(Camera intrinsics data)
'''

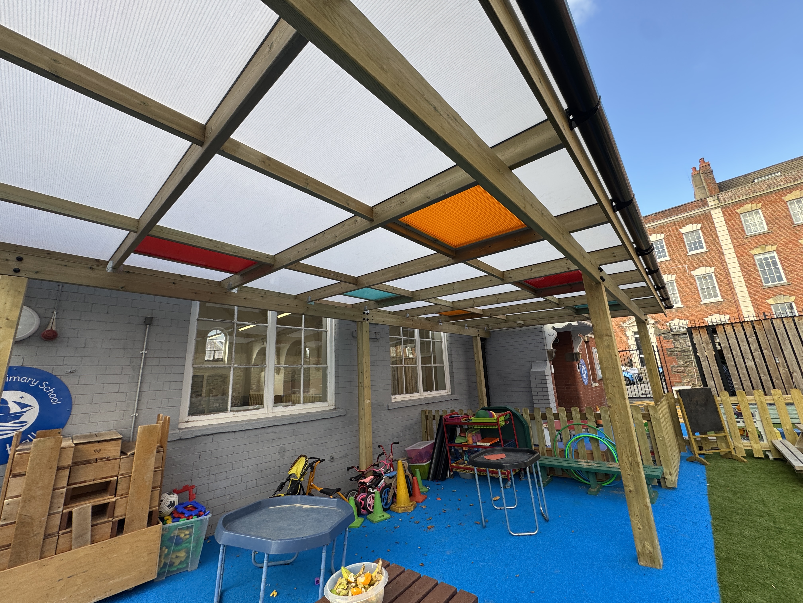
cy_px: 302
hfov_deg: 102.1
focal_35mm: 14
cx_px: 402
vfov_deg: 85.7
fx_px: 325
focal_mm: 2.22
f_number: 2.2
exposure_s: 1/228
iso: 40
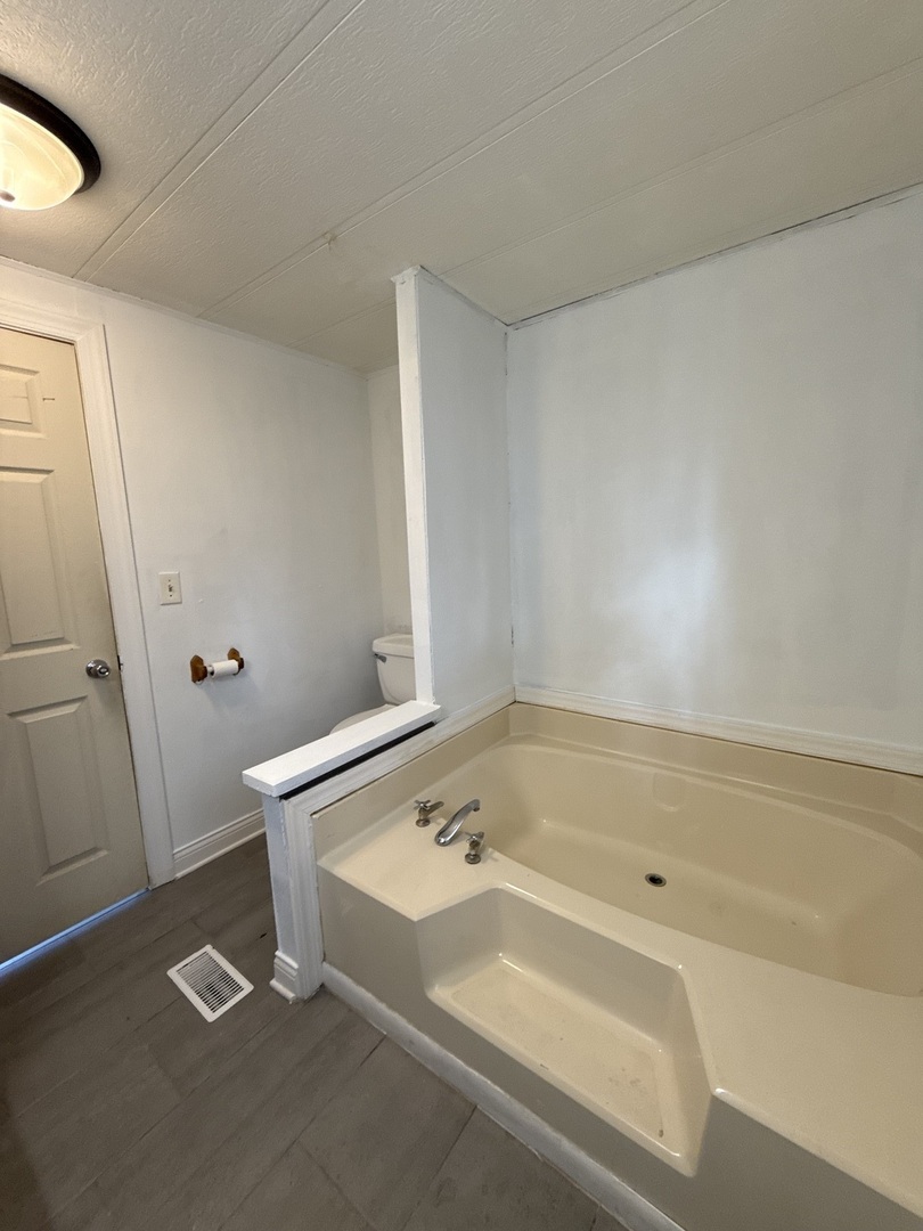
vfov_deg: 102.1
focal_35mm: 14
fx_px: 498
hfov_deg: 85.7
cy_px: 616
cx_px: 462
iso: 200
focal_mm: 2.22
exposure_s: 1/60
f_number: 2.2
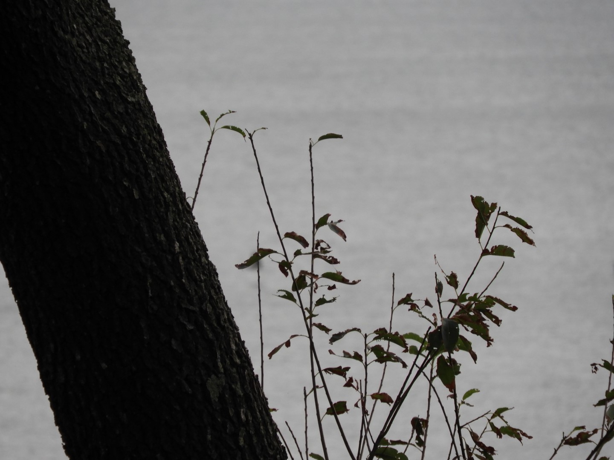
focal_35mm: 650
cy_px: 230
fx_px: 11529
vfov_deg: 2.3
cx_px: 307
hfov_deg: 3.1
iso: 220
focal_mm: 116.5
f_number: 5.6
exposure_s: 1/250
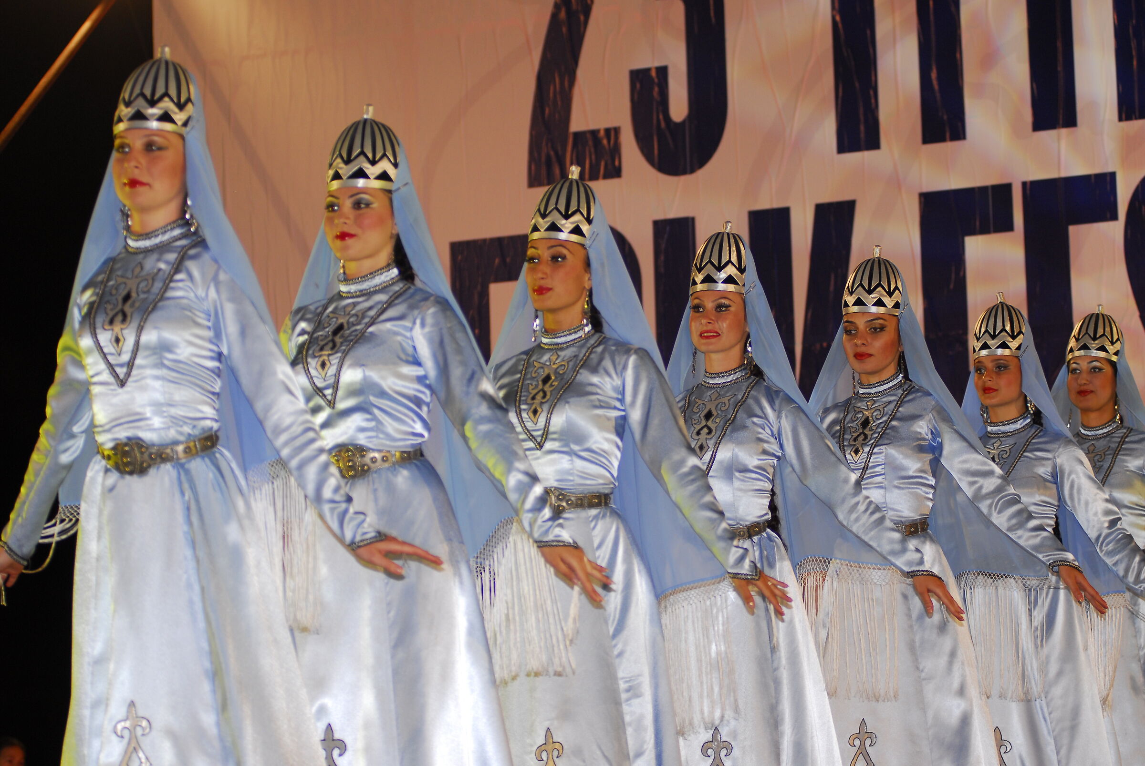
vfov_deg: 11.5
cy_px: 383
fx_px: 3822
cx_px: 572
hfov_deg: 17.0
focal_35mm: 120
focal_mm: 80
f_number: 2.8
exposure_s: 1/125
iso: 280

'''

** WORK TASK **
Give an exact copy of the line containing "hfov_deg: 85.7" and every line after it through the end of the entries. Pictures are to be dropped.

** ANSWER BOX **
hfov_deg: 85.7
cy_px: 616
cx_px: 462
iso: 200
focal_mm: 2.22
exposure_s: 1/60
f_number: 2.2
focal_35mm: 650
cy_px: 230
fx_px: 11529
vfov_deg: 2.3
cx_px: 307
hfov_deg: 3.1
iso: 220
focal_mm: 116.5
f_number: 5.6
exposure_s: 1/250
vfov_deg: 11.5
cy_px: 383
fx_px: 3822
cx_px: 572
hfov_deg: 17.0
focal_35mm: 120
focal_mm: 80
f_number: 2.8
exposure_s: 1/125
iso: 280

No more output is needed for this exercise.